=== Data supplied ===
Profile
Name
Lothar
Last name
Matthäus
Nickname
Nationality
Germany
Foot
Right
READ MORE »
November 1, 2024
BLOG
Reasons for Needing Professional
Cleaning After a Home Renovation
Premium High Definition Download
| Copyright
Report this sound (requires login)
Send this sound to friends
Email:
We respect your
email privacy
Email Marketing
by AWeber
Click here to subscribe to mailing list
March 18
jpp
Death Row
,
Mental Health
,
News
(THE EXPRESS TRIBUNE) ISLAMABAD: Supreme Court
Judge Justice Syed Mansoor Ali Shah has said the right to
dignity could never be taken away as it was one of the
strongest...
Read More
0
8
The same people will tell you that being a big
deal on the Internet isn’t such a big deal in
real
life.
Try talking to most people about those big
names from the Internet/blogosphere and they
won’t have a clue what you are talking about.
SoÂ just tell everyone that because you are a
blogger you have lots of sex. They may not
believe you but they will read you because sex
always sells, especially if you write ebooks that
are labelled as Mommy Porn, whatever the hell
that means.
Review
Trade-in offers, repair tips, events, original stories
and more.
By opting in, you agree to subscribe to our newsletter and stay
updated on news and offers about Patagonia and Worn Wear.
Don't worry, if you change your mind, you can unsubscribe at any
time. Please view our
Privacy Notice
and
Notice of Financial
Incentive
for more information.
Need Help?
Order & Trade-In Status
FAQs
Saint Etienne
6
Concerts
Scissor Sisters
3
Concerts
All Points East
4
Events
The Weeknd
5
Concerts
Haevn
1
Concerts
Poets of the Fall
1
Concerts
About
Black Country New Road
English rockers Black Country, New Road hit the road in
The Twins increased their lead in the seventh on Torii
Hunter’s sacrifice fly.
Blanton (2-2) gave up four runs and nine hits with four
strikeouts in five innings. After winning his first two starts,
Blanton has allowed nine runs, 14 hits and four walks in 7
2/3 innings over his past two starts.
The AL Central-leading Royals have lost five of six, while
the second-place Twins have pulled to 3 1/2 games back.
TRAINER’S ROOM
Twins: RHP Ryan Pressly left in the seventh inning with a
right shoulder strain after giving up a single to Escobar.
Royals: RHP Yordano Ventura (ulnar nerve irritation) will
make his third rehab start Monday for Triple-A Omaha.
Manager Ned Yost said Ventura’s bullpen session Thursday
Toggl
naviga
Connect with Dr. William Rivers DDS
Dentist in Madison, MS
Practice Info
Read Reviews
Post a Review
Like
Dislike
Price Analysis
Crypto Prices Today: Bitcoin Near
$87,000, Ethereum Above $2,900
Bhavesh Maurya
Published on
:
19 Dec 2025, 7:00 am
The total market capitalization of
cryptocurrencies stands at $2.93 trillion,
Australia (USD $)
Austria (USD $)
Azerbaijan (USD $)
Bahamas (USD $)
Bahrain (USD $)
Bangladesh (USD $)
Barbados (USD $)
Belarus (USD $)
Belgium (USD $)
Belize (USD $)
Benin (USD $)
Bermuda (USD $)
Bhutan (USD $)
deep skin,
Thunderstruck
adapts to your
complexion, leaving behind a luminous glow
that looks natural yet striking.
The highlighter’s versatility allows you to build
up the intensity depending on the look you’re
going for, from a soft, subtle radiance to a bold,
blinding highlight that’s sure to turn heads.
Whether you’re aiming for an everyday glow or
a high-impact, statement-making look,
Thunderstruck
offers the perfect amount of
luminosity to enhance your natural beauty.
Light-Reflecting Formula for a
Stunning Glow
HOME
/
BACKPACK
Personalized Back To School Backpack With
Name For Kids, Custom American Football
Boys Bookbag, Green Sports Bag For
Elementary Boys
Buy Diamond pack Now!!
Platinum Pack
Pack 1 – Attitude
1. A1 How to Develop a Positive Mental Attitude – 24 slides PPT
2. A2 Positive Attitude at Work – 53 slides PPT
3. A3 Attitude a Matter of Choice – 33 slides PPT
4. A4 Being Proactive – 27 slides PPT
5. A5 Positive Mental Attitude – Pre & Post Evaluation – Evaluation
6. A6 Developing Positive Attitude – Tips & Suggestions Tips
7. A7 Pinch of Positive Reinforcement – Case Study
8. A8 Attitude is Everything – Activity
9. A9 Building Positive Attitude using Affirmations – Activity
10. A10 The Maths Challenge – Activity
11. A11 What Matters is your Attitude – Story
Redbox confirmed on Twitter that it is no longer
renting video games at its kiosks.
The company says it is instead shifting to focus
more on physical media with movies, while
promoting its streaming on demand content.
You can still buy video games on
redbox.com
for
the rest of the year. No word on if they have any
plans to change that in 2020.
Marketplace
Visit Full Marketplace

=== Activity ===
Print the lines above from the one with "3. A3 Attitude" through the one with "6. A6 Developing", both included, exactly as written and nothing more.

=== Result ===
3. A3 Attitude a Matter of Choice – 33 slides PPT
4. A4 Being Proactive – 27 slides PPT
5. A5 Positive Mental Attitude – Pre & Post Evaluation – Evaluation
6. A6 Developing Positive Attitude – Tips & Suggestions Tips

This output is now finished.